» **REQUIRED ACTION A**
In the blog post on hospice care, condense the paragraph beginning "Insurance companies are grading doctors" into a short bulleted list that keeps its main facts.
» **REQUIRED ACTION B**
Carry on the blog post about hospice and end-of-life care from its final sentence, in the same voice.

» **EXCERPTED TEXT**
#####
Too many physicians lack the skills to discuss end-of-life wishes with patients. It is awkward for the doctors to even bring up the topic in certain circumstances. Doctors are trained to save peoples’ lives, not to give up on them. But physicians need to change their mindset.
Editor's Note: Welcome to Medical Economics' blog section which features contributions from members of the medical community. These blogs are an opportunity for bloggers to engage with readers about a topic that is top of mind, whether it is practice management, experiences with patients, the industry, medicine in general, or healthcare reform. The series continues with this blog by Lori E. Rousche, MD, a family physician in Souderton, Pennsylvania. She is also the hospice medical director for Grand View Health in Sellersville, Pennsylvania. The views expressed in these blogs are those of their respective contributors and do not represent the views of Medical Economics or UBM Medica.
Dr. RouscheIn today’s healthcare environment, the push is on to save money and provide better quality of care.
Insurance companies are grading doctors on the quality of care, and paying more money to physicians that perform better. There are many metrics tied to doctors’ pay. For instance, asking about falls, screening for depression, addressing abnormal body mass index, keeping blood pressures below a certain level, managing diabetes correctly and many others are used as a scorecard to determine bonuses for doctors and inspire them to improve quality.
One of the more recent quality metrics that is being studied is whether a hospice care consultation was done in a timely manner.
Hospice is a wonderful service that enhances end-of-life care and improves patient and family satisfaction with the dying process, however, it is very much underused.
Most hospice consults are performed very late in the game, and some patients end up on the hospice service for less than 12 hours before death. This is very unfortunate, because there is so much to be gained from having hospice involved. The question to be asked is: “Is it ethical to reward doctors for consulting hospice, which in the long run saves the insurance companies more money?” By taking away the option of ongoing treatments in a terminal cancer patient, especially very costly experimental treatments, the insurance companies will see significant savings.
In addition, by keeping the chronic heart failure patient at home with hospice and out of the emergency room and ICU will save money and the insurance companies will reap the rewards. But will the patients? In some cases, that is a definite yes.
Over 50% of patients screened wished they had opted for hospice earlier in their illness. End of life is a difficult time, but it can also be a time of dignity and grace. Suffering can be lessened with palliative services. Enhanced quality of time left is often preferred by patients to an increased quantity of time, if that remaining time is spent with an increased burden of illness from chemotherapy or other drugs.
Patients in hospice often have better family interaction during end of life, because the focus is on comfort care and providing the patient with peace, not continued admissions and treatments with more fatigue and side effects. A chaplain, a social worker and a nurse are always involved with any given hospice patient and this dynamic allows patients to express any last desires or misgivings.
#####
» **RECORD EXCERPTS**

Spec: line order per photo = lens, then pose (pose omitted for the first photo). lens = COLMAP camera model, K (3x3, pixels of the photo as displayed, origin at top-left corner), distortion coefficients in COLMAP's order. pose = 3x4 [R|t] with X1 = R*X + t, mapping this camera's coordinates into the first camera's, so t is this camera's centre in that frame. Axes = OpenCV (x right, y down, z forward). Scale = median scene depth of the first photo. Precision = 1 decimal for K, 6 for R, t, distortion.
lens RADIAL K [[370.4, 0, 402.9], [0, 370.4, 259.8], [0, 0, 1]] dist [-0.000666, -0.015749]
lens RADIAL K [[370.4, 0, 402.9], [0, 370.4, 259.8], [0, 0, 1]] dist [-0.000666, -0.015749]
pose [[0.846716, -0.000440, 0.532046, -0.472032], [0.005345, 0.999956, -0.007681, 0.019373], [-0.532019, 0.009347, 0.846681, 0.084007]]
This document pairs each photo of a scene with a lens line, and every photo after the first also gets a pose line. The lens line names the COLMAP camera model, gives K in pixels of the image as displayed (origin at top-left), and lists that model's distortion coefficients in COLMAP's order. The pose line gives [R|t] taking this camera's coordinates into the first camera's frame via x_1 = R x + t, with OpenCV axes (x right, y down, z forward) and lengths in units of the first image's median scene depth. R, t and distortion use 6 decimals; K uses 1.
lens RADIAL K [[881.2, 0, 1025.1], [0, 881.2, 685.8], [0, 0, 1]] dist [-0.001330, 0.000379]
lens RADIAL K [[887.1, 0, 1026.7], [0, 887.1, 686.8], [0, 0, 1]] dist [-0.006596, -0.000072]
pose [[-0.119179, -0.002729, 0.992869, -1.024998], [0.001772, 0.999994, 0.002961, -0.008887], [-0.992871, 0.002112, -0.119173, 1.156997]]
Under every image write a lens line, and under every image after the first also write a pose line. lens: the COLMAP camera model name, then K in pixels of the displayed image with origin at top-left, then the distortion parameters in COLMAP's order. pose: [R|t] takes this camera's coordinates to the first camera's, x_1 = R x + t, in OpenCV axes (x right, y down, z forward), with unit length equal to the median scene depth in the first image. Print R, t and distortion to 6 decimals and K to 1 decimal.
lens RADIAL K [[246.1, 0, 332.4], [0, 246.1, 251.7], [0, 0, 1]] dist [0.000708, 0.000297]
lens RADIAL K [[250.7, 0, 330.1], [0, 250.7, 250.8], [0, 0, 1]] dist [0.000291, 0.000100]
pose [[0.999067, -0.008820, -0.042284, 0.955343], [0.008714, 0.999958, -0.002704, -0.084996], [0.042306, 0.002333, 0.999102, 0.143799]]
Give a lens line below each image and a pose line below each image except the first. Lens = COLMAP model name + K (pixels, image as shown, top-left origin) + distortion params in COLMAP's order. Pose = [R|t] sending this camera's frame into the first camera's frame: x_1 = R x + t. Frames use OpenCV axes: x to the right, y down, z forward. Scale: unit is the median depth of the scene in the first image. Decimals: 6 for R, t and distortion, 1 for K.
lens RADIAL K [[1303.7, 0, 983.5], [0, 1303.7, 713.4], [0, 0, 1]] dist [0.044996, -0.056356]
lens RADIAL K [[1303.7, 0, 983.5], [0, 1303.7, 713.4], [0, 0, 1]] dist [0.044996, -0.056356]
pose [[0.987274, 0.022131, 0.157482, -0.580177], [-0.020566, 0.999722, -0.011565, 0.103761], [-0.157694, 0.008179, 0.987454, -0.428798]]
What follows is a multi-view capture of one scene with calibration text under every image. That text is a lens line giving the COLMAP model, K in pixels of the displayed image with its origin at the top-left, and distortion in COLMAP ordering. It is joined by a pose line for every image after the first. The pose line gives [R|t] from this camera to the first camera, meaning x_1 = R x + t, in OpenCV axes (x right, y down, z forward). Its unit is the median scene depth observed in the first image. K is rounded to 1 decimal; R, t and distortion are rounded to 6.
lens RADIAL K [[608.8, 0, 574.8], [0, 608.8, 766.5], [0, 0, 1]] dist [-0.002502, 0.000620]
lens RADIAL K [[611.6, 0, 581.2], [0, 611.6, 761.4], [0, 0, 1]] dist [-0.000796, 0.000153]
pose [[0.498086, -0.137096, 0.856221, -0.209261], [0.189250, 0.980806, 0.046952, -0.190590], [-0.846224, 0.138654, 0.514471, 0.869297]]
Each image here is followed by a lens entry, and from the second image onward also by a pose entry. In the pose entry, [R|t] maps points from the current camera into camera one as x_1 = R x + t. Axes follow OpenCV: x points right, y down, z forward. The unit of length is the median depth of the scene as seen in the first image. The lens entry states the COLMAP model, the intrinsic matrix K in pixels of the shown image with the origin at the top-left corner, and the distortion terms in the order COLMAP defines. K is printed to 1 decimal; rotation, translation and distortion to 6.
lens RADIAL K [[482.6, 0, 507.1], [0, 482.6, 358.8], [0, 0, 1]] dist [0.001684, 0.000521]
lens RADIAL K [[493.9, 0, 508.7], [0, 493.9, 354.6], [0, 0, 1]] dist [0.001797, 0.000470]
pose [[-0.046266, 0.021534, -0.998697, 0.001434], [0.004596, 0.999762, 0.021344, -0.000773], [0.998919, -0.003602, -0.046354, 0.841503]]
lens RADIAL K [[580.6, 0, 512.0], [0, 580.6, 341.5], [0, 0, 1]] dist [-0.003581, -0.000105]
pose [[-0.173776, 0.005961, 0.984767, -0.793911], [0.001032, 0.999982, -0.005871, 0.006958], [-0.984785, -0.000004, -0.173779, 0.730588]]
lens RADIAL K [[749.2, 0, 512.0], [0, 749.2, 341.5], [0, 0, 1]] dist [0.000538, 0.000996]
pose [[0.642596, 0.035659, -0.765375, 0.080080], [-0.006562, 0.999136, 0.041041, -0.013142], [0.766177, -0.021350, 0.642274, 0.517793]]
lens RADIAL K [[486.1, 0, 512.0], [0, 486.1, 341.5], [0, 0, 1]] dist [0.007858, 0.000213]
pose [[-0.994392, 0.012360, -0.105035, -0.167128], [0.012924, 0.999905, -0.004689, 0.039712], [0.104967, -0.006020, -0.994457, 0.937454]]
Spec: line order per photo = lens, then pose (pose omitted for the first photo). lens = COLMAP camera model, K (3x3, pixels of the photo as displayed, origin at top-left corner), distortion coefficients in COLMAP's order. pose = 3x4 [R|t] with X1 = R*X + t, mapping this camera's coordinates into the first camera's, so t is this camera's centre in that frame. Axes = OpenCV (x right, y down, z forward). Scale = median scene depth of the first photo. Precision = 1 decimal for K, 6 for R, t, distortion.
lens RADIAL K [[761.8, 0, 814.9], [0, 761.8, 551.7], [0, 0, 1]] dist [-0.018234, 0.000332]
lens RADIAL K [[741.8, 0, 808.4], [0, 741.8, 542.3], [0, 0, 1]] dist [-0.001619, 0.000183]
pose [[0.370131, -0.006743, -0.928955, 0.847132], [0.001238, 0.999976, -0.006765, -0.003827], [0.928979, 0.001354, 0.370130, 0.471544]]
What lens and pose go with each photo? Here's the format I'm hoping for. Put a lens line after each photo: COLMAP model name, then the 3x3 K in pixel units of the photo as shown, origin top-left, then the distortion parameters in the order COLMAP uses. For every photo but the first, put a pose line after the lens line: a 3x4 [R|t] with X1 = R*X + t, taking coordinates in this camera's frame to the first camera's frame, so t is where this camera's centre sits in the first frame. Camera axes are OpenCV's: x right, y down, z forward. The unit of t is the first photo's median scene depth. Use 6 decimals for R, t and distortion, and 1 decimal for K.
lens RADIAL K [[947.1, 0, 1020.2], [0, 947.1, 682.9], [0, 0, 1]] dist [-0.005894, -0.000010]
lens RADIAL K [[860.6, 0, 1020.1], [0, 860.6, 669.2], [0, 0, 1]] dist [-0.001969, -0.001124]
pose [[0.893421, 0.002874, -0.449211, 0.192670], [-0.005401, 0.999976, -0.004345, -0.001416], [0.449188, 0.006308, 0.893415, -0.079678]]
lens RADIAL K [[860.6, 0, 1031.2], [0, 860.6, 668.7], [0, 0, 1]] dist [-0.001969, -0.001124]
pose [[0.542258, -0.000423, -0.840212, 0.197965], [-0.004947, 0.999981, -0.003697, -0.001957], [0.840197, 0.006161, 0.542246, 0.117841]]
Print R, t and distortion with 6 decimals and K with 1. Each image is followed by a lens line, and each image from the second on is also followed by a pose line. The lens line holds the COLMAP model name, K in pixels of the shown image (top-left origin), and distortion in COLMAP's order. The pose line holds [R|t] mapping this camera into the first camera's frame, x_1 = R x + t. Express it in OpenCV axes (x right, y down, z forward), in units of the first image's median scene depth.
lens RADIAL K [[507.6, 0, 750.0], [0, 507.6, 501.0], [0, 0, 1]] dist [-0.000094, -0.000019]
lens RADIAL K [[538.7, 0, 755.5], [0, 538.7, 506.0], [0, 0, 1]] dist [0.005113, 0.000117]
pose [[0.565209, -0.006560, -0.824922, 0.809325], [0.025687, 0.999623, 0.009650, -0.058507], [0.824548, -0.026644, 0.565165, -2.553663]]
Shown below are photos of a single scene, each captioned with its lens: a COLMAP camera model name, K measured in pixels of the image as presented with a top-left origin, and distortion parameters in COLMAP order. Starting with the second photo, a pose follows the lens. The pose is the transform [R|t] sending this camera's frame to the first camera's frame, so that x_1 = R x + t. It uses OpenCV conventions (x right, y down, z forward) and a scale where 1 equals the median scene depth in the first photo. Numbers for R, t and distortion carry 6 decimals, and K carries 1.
#####
» **WRITTEN RESPONSE A**
- Insurance companies grade doctors on quality of care and pay more to those who perform better.
- Many metrics are tied to doctors' pay.
- Examples include asking about falls, screening for depression, addressing abnormal body mass index, keeping blood pressure below a certain level, and managing diabetes correctly.
- These metrics serve as a scorecard for deciding bonuses and are meant to inspire doctors to improve quality.

» **WRITTEN RESPONSE B**
The hospice team works hard to bring fulfillment to dying patients. They work to repair broken families if that is the patient’s wish. They bring in harpists or horses or whatever the patient thinks will help them with the dying process.
Too many physicians lack the skills to discuss end-of-life wishes with patients. It is awkward for the doctors to even bring up the topic in certain circumstances. Doctors are trained to save peoples’ lives, not to give up on them. But physicians need to change their mindset. Hospice is not “no care,” but comfort care.
A doctor is not giving up by consulting hospice. The doctor is just acknowledging that no one lives forever and sometimes the medicines available just can’t save people. Most patients, especially those that are terminal, are so grateful when a physician finally broaches the topic of end of life. Patients should be asked how they want to spend their last days or months on Earth. Many patients have a set idea in their head of how they want to go out of this world, and most of the time it does not involve a hospital room and lots of drugs.
It is actually a disservice to terminal patients not to consult hospice. Dying patients, whether they have cancer, COPD, CHF, Alzheimer’s or dementia, should have the option of stopping the fight.
Ending the repeated hospital admissions with the polypharmacy accompanying it, should be a terminal patient’s right, or choice. Doctors need to understand that death by hospice is much better than death without it.
That said, the question remains: Should hospice consultation be a quality metric? Doctors don’t have much say in what is considered quality by the insurance companies. They may not agree that asking about falls or screening for depression is “quality” medicine, but they have to comply or risk not making enough money to maintain their staff and office.
Given the lack of understanding about hospice and end of life by most physicians, it may very well be a good thing to require a hospice consult. The patients can always say no. And the patients that say yes, will be very richly rewarded.